The results of behavioral studies, in contrast, are more consistent with engagement of the semantic cognition system, as these have revealed that the frequency and ways in which mathematical problems are presented strongly influence students’ either implicit (e.g., expressed through gesture) or explicit (e.g., verbally stated) understanding (correct or not) of mathematical concepts (McNeil et al., 2006; Siegler, 2024). These findings are in keeping with the statistical learning property of the system and speak to a core issue in the math wars; whether learning should focus on concepts and discovery learning or involve solving lots of problems (sometimes referred to as drill and kill). Although the interrelation between procedural skills and concept learning has been recognized for some time (Rittle-Johnson et al., 2001), the statistical learning approach adds to this: Generalizable concept learning requires repeated and varied exposure to problems that are exemplars of the same and similar mathematical concepts (to set boundary conditions). Students can certainly memorize verbal definitions of concepts, but this is not the same as a deep conceptual understanding of them. If the controlled semantic cognition system is engaged during mathematics learning, then conceptual understanding should be expressible verbally, visually, and through gesture; this seems to be the case (Alibali & Goldin-Meadow, 1993).

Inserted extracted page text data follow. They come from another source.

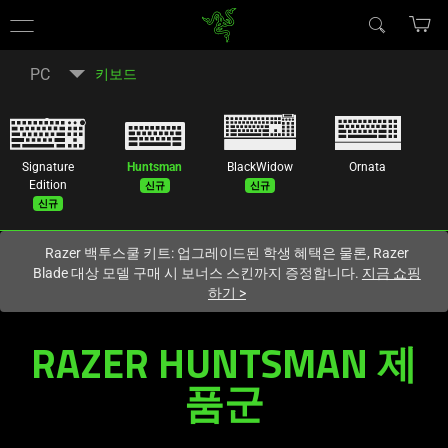
현재
South Korea (대한민국)
사이트에 있습니다.
PC
키보드
Signature
Huntsman
BlackWidow
Ornata
신규
신규
Edition
신규
Razer 백투스쿨 키트: 업그레이드된 학생 혜택은 물론, Razer
Blade 대상 모델 구매 시 보너스 스킨까지 증정합니다.
지금 쇼핑
하기
>
프
RAZER HUNTSMAN 제
로
품군
게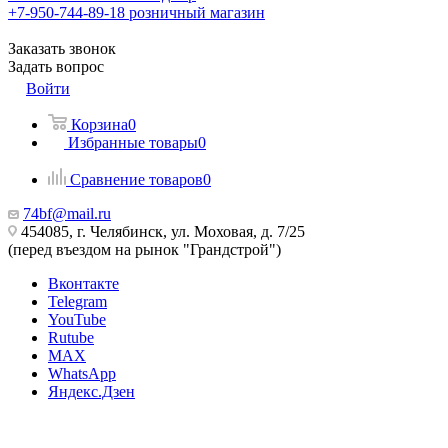
+7-950-744-89-18
розничный магазин
Заказать звонок
Задать вопрос
Войти
Корзина
0
Избранные товары
0
Сравнение товаров
0
74bf@mail.ru
454085, г. Челябинск, ул. Моховая, д. 7/25
(перед въездом на рынок "Грандстрой")
Вконтакте
Telegram
YouTube
Rutube
MAX
WhatsApp
Яндекс.Дзен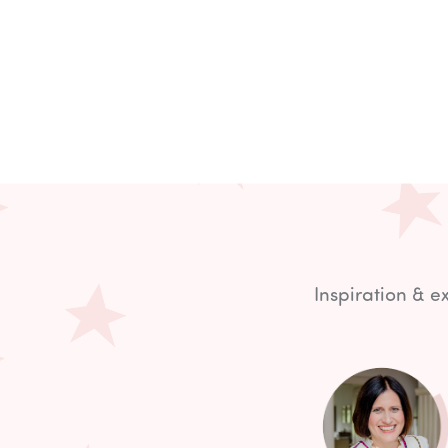
Inspiration & 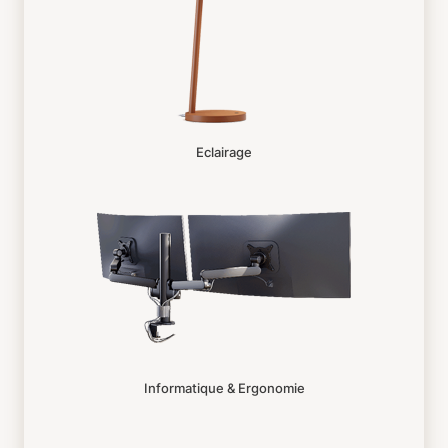
Eclairage
Informatique & Ergonomie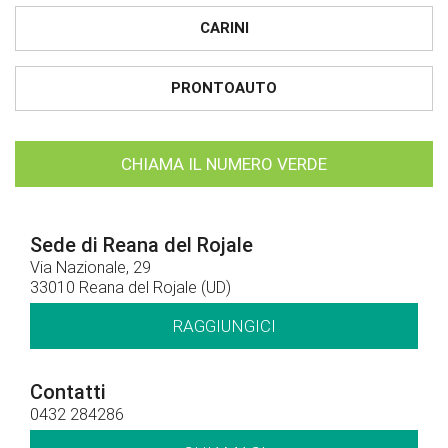
CARINI
PRONTOAUTO
CHIAMA IL NUMERO VERDE
Sede di Reana del Rojale
Via Nazionale, 29
33010 Reana del Rojale (UD)
RAGGIUNGICI
Contatti
0432 284286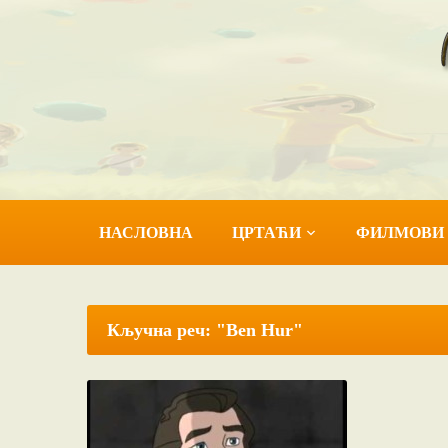
НАСЛОВНА
ЦРТАЋИ
ФИЛМОВИ
Кључна реч: "Ben Hur"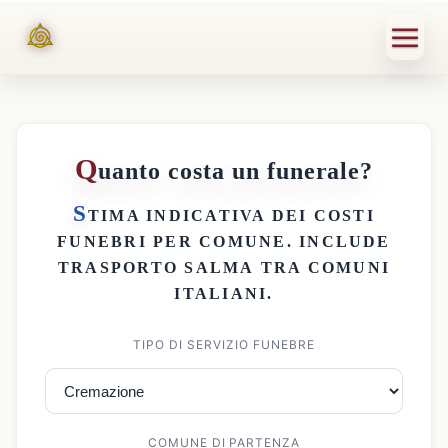
Q
uanto costa un funerale?
S
TIMA INDICATIVA DEI
COSTI
FUNEBRI PER COMUNE
. INCLUDE
TRASPORTO SALMA
TRA COMUNI
ITALIANI.
TIPO DI SERVIZIO FUNEBRE
COMUNE DI PARTENZA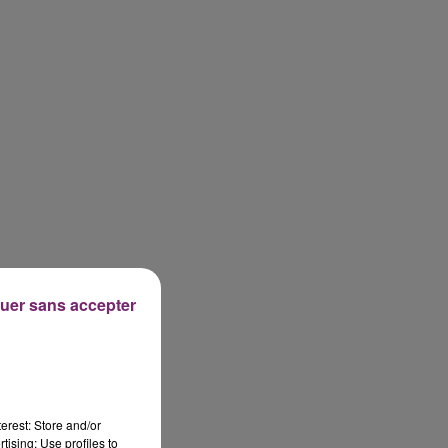
uer sans accepter
erest: Store and/or
tising; Use profiles to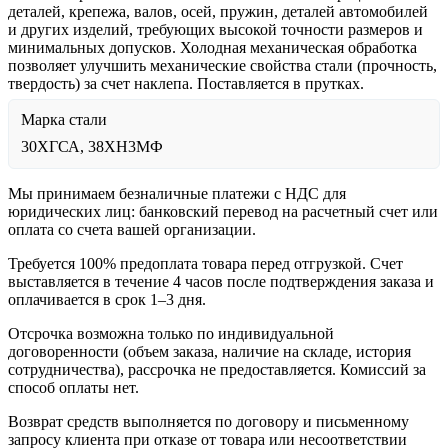
деталей, крепежа, валов, осей, пружин, деталей автомобилей
и других изделий, требующих высокой точности размеров и
минимальных допусков. Холодная механическая обработка
позволяет улучшить механические свойства стали (прочность,
твердость) за счет наклепа. Поставляется в прутках.
Марка стали
30ХГСА, 38ХН3МФ
Мы принимаем безналичные платежи с НДС для
юридических лиц: банковский перевод на расчетный счет или
оплата со счета вашей организации.
Требуется 100% предоплата товара перед отгрузкой. Счет
выставляется в течение 4 часов после подтверждения заказа и
оплачивается в срок 1–3 дня.
Отсрочка возможна только по индивидуальной
договоренности (объем заказа, наличие на складе, история
сотрудничества), рассрочка не предоставляется. Комиссий за
способ оплаты нет.
Возврат средств выполняется по договору и письменному
запросу клиента при отказе от товара или несоответствии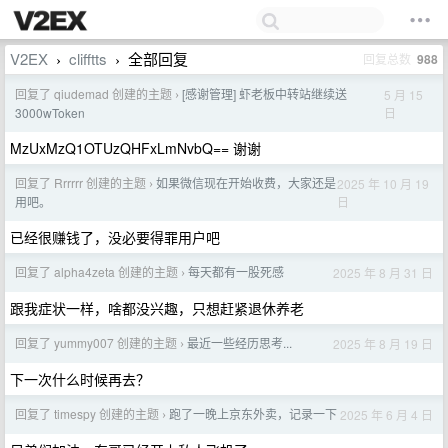
V2EX
clifftts
全部回复
回复总数
988
›
›
回复了 qiudemad 创建的主题
[感谢管理] 虾老板中转站继续送
5 月 15
›
日
3000wToken
MzUxMzQ1OTUzQHFxLmNvbQ== 谢谢
回复了 Rrrrrr 创建的主题
如果微信现在开始收费，大家还是
2025 年 10 月 19
›
日
用吧。
已经很赚钱了，没必要得罪用户吧
回复了 alpha4zeta 创建的主题
每天都有一股死感
2025 年 8 月 31 日
›
跟我症状一样，啥都没兴趣，只想赶紧退休养老
回复了 yummy007 创建的主题
最近一些经历思考...
2025 年 8 月 19 日
›
下一次什么时候再去？
回复了 timespy 创建的主题
跑了一晚上京东外卖，记录一下
2025 年 6 月 4 日
›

The evolutionary framing is also important because abstract mathematical concepts, such as equality or variables, are evolutionarily novel. Thus, there are not built in perceptual, cognitive, or motivational biases to ensure that students seek out and engage in the range of experiences needed to acquire these concepts through statistical learning (Geary, 2024). Unguided discovery learning will almost certainly result in a biased and incomplete sampling of the types of problems and contexts needed to fully develop mathematical concepts. Exposure to these appropriate problems and contexts must come from instructional materials (e.g., classroom experiences, textbooks) and related experiences outside of formal materials (e.g., at home, with tutors). As reviewed by Siegler (2024), the current patterns of problem exposure typically are not sufficient to ensure a full conceptual understanding of the associated concept, such as equality (McNeil et al., 2006) and often results in an inaccurate or incomplete (i.e., not fully generalizable) understanding. Finally, the hub-and-spoke organization of the controlled semantic cognition system suggests that assessments of students’ conceptual understandings should be multi-modal, with the goal of achieving converging mathematically correct expressions of the concept across these modalities.